Remdesivir’s manufacturer Gilead Sciences is conducting two trials of its own with remdesivir, one of which includes a placebo control. Results from that trial are expected soon.
The trial was sponsored and primarily funded by the National Institute of Allergy and Infectious Diseases, the NIH, and funded in part by the NIAID and the National Cancer Institute, NIH. The trial has also been funded in part by the governments of Japan, Mexico, Denmark, and Singapore. The trial site in South Korea received funding from the Seoul National University Hospital. Support for the London International Coordinating Centre was also provided by the United Kingdom Medical Research Council.
Beigel disclosed no conflicts of interest.
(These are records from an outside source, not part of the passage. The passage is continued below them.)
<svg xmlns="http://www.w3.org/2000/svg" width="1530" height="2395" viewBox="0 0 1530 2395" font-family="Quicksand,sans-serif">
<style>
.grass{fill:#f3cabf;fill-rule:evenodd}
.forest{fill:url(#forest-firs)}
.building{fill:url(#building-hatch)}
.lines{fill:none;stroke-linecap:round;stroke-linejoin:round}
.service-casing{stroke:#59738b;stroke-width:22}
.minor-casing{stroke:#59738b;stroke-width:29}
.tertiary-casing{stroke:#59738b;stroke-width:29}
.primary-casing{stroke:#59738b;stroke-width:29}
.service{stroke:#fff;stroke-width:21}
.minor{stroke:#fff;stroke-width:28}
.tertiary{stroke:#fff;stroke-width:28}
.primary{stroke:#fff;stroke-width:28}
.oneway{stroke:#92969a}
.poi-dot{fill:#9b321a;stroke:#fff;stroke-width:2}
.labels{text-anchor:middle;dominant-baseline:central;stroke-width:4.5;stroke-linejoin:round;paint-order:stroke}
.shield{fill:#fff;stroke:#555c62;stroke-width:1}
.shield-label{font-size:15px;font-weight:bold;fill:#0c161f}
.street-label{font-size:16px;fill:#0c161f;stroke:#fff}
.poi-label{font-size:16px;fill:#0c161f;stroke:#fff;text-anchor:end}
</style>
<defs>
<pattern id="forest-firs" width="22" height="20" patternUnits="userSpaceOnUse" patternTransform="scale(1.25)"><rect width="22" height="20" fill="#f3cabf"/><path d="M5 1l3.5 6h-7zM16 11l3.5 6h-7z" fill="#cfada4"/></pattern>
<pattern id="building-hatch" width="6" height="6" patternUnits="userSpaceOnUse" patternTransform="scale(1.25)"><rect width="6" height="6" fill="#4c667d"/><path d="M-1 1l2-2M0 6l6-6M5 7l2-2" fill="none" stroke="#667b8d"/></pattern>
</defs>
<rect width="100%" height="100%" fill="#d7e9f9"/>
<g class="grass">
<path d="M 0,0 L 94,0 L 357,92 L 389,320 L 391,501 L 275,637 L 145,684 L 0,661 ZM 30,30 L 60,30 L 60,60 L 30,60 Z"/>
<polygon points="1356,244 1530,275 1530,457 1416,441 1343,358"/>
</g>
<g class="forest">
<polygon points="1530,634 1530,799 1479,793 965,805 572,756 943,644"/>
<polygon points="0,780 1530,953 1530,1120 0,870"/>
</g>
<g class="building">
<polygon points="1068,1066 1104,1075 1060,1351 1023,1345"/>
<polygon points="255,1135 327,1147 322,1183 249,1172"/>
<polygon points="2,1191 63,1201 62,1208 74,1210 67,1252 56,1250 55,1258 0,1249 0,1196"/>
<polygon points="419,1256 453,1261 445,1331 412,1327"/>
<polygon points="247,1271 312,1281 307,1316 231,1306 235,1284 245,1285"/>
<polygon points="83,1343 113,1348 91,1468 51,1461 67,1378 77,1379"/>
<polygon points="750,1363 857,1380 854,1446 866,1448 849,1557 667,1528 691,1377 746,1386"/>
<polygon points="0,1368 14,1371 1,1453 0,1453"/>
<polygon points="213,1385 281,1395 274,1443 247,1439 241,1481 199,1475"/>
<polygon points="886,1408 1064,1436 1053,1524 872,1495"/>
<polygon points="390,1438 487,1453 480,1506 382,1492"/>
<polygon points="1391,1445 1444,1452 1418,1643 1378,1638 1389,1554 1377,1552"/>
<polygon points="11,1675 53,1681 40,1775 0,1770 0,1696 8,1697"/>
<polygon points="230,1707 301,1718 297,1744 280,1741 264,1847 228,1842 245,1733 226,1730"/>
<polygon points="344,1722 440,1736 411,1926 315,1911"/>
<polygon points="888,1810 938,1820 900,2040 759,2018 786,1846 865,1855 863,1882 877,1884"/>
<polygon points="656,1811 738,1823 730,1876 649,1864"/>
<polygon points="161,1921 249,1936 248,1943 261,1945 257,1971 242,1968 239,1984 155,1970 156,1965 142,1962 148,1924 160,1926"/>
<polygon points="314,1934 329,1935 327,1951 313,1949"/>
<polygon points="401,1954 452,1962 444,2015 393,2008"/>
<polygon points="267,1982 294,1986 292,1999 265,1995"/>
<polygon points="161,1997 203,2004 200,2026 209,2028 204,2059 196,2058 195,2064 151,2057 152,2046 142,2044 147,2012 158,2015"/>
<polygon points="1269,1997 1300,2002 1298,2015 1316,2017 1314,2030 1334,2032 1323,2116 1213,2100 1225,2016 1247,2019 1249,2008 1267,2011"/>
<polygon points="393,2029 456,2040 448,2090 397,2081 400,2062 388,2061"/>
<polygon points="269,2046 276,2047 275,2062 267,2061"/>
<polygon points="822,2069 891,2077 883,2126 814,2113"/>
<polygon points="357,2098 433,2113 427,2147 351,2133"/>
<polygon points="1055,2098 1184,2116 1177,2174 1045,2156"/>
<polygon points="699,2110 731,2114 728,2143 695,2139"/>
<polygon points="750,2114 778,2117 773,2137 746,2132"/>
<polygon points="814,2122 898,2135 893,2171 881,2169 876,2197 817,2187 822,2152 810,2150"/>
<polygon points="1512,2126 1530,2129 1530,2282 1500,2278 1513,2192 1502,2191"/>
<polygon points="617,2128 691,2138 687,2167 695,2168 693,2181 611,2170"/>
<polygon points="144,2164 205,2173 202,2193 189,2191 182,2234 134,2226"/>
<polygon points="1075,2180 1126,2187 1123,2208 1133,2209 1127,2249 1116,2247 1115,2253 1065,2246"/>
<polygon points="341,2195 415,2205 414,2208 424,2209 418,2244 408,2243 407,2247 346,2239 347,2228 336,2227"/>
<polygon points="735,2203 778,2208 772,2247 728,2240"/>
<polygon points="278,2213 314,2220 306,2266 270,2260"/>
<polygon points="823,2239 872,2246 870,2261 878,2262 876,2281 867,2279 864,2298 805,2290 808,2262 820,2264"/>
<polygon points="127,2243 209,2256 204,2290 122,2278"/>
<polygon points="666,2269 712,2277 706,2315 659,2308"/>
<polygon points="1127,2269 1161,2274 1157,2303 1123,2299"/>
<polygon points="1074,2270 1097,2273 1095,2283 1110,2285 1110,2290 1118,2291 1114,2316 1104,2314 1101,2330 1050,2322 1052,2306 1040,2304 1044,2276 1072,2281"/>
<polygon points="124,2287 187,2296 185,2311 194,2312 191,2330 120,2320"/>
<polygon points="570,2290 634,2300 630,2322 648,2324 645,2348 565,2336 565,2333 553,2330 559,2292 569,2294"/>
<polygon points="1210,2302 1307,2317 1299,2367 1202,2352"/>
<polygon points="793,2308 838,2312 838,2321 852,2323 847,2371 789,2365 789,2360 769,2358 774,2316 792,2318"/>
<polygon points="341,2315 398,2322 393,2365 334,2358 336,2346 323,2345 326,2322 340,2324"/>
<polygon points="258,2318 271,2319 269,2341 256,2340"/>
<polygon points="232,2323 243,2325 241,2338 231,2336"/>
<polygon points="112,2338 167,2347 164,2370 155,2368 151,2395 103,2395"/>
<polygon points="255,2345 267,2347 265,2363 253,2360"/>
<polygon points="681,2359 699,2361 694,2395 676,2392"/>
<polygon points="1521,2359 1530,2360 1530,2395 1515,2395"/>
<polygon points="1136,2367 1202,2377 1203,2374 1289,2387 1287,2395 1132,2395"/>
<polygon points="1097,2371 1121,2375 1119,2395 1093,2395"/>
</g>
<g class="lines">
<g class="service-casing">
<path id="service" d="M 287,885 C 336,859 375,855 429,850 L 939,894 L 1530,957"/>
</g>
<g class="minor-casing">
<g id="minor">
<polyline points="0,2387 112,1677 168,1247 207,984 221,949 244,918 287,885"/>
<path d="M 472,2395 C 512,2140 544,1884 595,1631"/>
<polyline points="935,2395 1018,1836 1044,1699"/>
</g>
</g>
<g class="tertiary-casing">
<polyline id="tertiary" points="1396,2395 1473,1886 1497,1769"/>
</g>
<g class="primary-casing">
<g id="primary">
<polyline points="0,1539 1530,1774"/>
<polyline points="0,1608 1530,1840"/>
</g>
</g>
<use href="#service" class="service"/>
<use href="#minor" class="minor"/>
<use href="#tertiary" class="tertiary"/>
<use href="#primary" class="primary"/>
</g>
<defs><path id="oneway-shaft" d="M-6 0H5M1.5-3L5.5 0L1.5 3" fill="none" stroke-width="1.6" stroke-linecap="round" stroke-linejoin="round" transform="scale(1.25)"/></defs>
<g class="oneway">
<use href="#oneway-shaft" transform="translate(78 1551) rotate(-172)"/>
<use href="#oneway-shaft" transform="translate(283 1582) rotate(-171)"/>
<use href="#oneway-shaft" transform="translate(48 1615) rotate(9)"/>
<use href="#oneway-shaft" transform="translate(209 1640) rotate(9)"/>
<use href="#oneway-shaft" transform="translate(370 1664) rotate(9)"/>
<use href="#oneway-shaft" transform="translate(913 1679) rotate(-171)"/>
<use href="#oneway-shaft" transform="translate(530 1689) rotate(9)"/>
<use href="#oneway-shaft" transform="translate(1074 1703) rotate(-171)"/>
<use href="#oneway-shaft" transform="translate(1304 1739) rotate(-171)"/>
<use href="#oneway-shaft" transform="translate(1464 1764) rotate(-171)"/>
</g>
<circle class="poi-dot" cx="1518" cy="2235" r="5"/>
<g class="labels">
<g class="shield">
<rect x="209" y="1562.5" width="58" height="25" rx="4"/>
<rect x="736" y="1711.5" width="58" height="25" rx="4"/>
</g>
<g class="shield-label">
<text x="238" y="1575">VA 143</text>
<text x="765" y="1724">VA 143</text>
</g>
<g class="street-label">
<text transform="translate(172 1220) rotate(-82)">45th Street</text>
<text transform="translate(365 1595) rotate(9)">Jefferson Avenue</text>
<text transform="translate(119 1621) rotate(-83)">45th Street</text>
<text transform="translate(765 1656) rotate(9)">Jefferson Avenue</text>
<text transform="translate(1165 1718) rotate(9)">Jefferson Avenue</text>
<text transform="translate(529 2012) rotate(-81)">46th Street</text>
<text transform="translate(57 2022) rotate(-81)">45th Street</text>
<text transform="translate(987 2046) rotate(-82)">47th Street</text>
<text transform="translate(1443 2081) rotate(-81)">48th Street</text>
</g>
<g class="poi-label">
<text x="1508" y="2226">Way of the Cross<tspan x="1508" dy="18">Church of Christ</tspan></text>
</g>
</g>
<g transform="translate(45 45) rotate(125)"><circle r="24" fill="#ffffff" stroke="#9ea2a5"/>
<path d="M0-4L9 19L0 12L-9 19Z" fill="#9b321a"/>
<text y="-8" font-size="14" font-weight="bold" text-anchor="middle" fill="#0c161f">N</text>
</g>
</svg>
Other co-authors disclosed support from NIH/NIAID/DMID, University of Minnesota, Medical Research Council U.K., Novo Nordisk Foundation, Simonsen Foundation, GSK, Pfizer, Boehringer Ingelheim, Gliead, MSD, Lundbeck Foundation, Merck, Sanofi-Pasteur,Cepheid, Ellume, Genentech, Janssen, ViiV Healthcare, Integrum Scientific LLC, UCL, Bristol University, Gilead Sciences Europe, ECDC, EU Social funds and National resources.
One co-author is an employee of the U.S. government.